= Okinawa's Diet electoral districts =

Diet of Japan electoral districts in Okinawa Prefecture

Okinawa's House of Representatives districts as of 2018

Okinawa currently sends 8 elected members to the Diet of Japan, 6 to the House of Representatives and 2 to the House of Councillors.

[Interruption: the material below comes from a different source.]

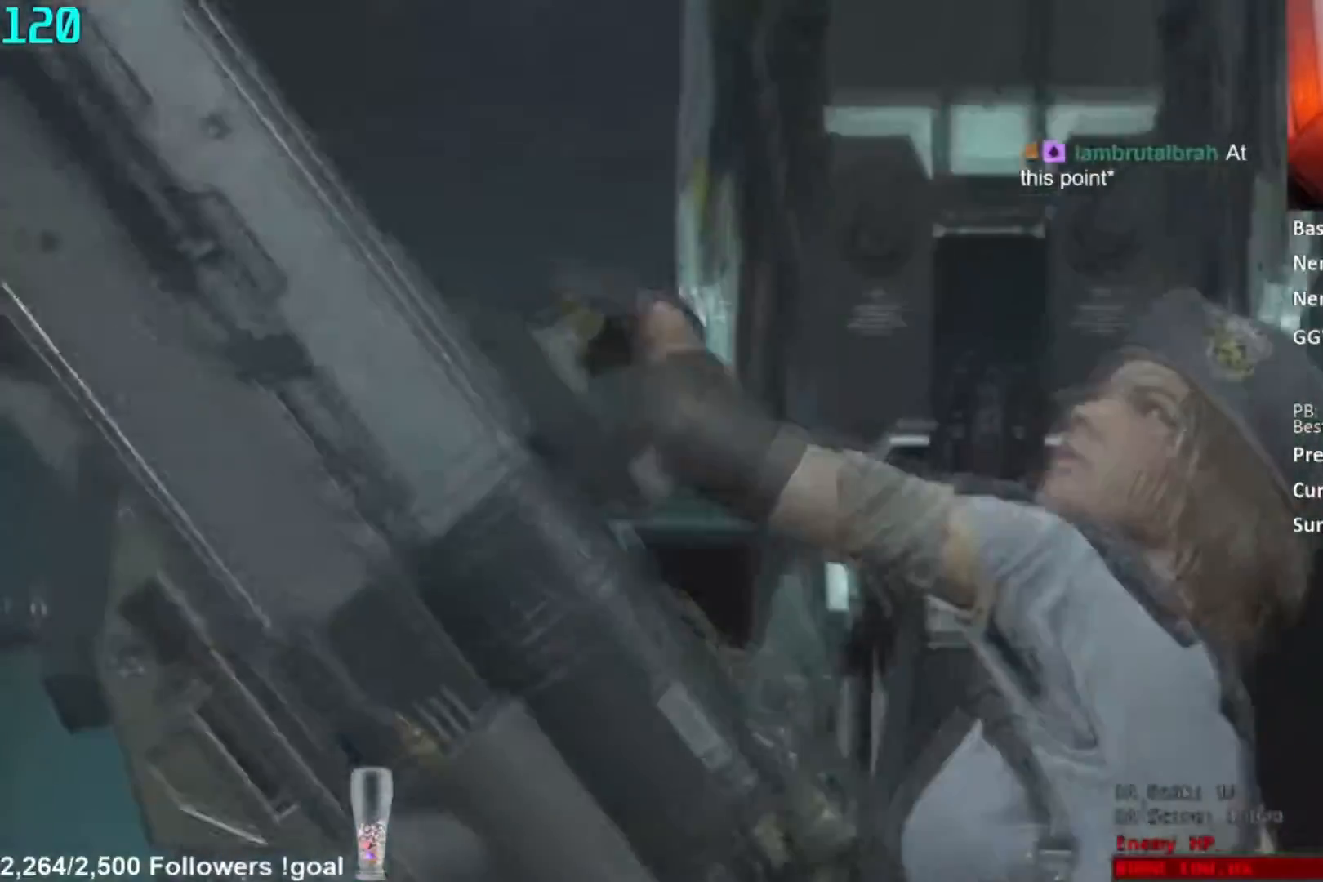
{"buttons": [], "left_stick": "center", "right_stick": "center", "button_events": []}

== House of Representatives ==
The current House of Representatives Okinawa delegation consists of 2 members of the LDP, 1 JCP, 1 SDP, 1 LP and 1 NIK.

=== District seats ===

| District | Representative | Party | Incumbency |
|---|---|---|---|
| 1st | Seiken Akamine (C-Naha) | JCP | 15 December 2014 – present |
| 2nd | Kunio Arakaki (SD-Ginowan) | SDP | 3 November 2021 – present |
| 3rd | Aiko Shimajiri (LD-Okinawa City) | LDP | 3 November 2021 – present |
| 4th | Kōsaburō Nishime (LD-Haebaru) | LDP | 1 November 2017 – present |

=== PR seats ===
Okinawa Prefecture is part of the Kyushu proportional representation block. In the current Diet, there are two Representatives from Okinawa elected through the Kyushu PR block.

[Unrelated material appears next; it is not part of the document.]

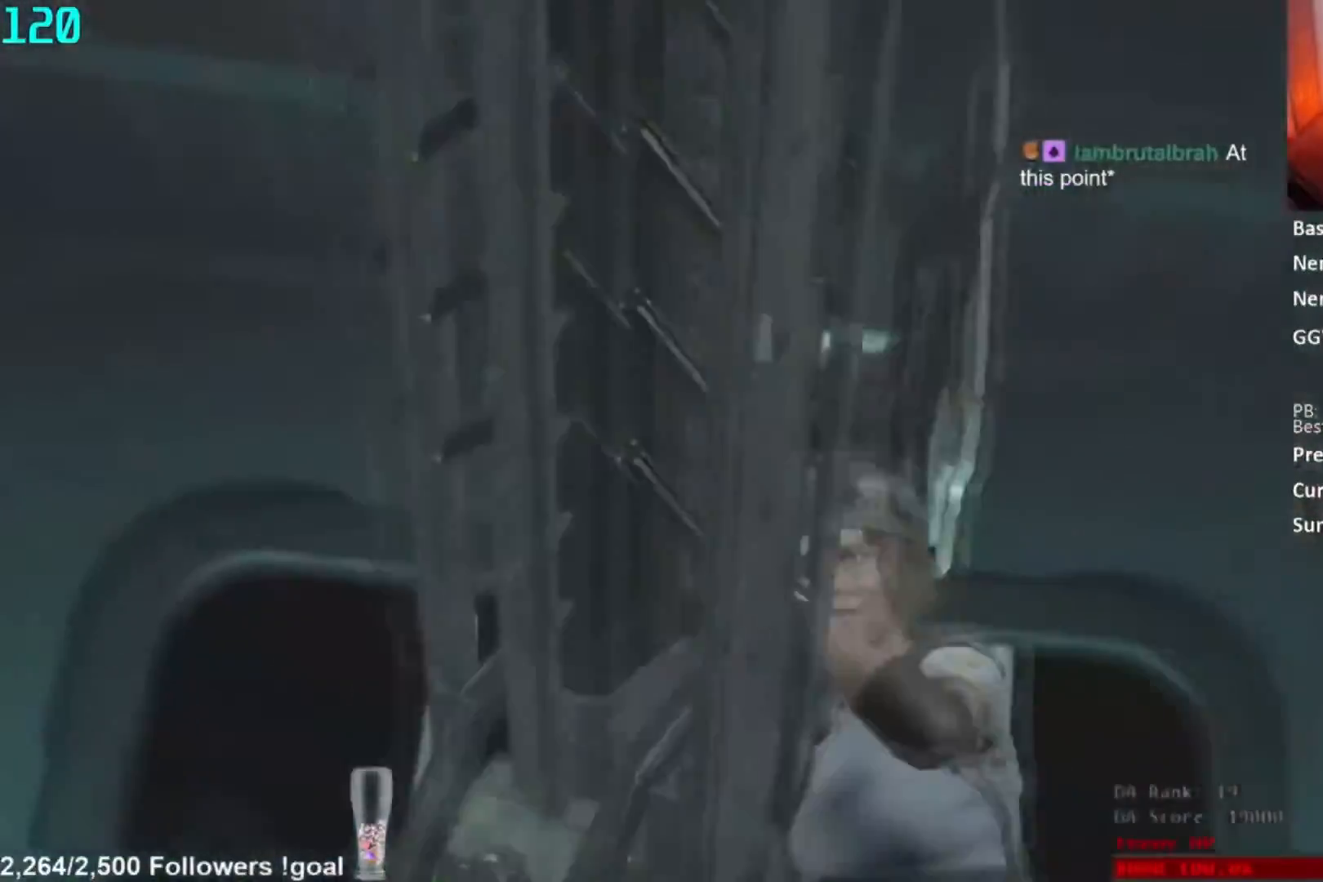
{"buttons": [], "left_stick": "center", "right_stick": "center", "button_events": []}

| Representative(s) | Party | District contested | Incumbency |
|---|---|---|---|
| Kōnosuke Kokuba (LD-Naha) | LDP | Okinawa-1st | 15 December 2014 – present |
| Masahisa Miyazaki (LD-Ginowan) | LDP | Okinawa-2nd | 22 November 2018 – present |

== House of Councillors ==
The current House of Councillors Okinawa delegation consists of 2 independent members. Both are members of the Okinawa Whirlwind caucus in the House. The members are elected from the Okinawa at-large district.